Robert Murphy: Erros bizarros de austríacos radicais – Parte 2

Texto originalmente publicado em Social Democracy in 21st Century, porém traduzido e ampliado por Reação Nacional.

Primeiro, antes de eu chegar ao ponto principal, Huerta de Soto está inteiramente errado ao colocar as “depressões secundárias” apenas na conta da intervenção do governo e “poder sindical”. Wilhelm Röpke, um dos teóricos da depressão secundária de quem já tratamos aqui no Reação Nacional, não colocava só na intervenção do Estado e sindicatos a causa das depressões, ele dizia que qualquer queda de juro que gerasse investimentos como consequência poderia, sob certas condições, gerar uma crise secundária. Di-lo Marcelo Resico:

“En la opinión de Röpke el caso de la teoría de Hayek es en cierta medida un caso opuesto por el vértice con respecto a Keynes. Según Röpke el núcleo central de de esta concepción reside en que cualquier aumento en la inversión financiado por ahorro voluntario no altera la estructura de producción, mientras que el ahorro forzado la precipita y con ello la necesidad de reajuste. La teoría está montada entonces en la teoría del capital austriaca, especialmente la de Strigl, que Röpke considera que requiere revisión. De este modo para Hayek sólo habría problema con la inversión si esta se financia con ahorro forzado, mientras que Röpke sostiene que la causa es la sobre-inversión, de la cual la generada por ahorro forzado es un caso especial”.

Em outras palavras, trata-se de um caso específico apenas, não se trata de uma teoria geral para Röpke. E o próprio Röpke recomenda intervenção do Estado em crises secundárias, de acordo com o professor Adriano Rávier:

“Se trata de una depresión que se retroalimenta por sí misma, y que lleva consigo una destrucción de capital innecesaria, y que es imperioso detener. Ante esta situación es que Röpke sugiere aplicar políticas expansionistas, tanto monetarias como fiscales, como hoy sugieren los keynesianos. Explica Röpke que la expansión monetaria puede no tener la fuerza suficiente para detener la depresión secundaria, y por ello, debe ir acompañada de políticas fiscales que aseguren que habrá una mayor demanda de los créditos que la política de dinero fácil introduzca en el mercado”.

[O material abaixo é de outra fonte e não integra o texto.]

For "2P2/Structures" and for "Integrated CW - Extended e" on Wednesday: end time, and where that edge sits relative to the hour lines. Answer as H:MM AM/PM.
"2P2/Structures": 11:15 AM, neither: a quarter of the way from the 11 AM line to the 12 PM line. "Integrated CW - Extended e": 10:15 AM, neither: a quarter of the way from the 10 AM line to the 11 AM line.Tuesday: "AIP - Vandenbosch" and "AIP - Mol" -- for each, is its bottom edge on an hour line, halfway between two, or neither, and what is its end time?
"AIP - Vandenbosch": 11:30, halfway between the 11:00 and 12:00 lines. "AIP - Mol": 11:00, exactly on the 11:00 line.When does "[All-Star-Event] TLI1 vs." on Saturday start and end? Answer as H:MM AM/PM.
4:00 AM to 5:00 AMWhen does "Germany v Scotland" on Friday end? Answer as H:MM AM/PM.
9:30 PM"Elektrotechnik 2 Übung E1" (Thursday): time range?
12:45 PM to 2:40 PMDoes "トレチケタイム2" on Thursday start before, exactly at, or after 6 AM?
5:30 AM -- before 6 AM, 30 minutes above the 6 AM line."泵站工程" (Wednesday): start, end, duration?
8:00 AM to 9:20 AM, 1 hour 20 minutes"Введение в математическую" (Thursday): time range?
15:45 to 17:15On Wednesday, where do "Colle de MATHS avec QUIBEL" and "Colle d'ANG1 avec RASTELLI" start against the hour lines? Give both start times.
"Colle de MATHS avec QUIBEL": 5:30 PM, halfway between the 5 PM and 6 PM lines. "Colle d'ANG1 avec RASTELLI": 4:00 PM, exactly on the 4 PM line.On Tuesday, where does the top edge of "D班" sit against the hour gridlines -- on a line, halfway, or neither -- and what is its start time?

Então,  teria este homem ouvido falar de  deflação por dívida/debt deflation e expectativas subjetivas afetando a perspectiva dos capitalistas? Num setor privado altamente endividado, cortar salários é tão desastroso quanto aumentar a dívida, o que levaria a falência devedores e credores. E, em todo caso, os mercados carecem de mecanismos precisos de equilíbrio tão amados por neoclássicos e austríacos, pelas razões seguintes:

(1) a propriedade essencial de todos os ativos líquidos (sendo o dinheiro o mais líquido dos ativos) é que há elasticidade zero ou próxima de zero destes ativos em relação a mercadorias produzíveis. Isso significa que o axioma da substituição bruta é falso e qualquer ato de gastar em ativos líquidos fazendo seu preço subir (pump and dump) não necessariamente induz efeitos de substituição levando a mais demanda por mercadorias produzíveis mais baratas.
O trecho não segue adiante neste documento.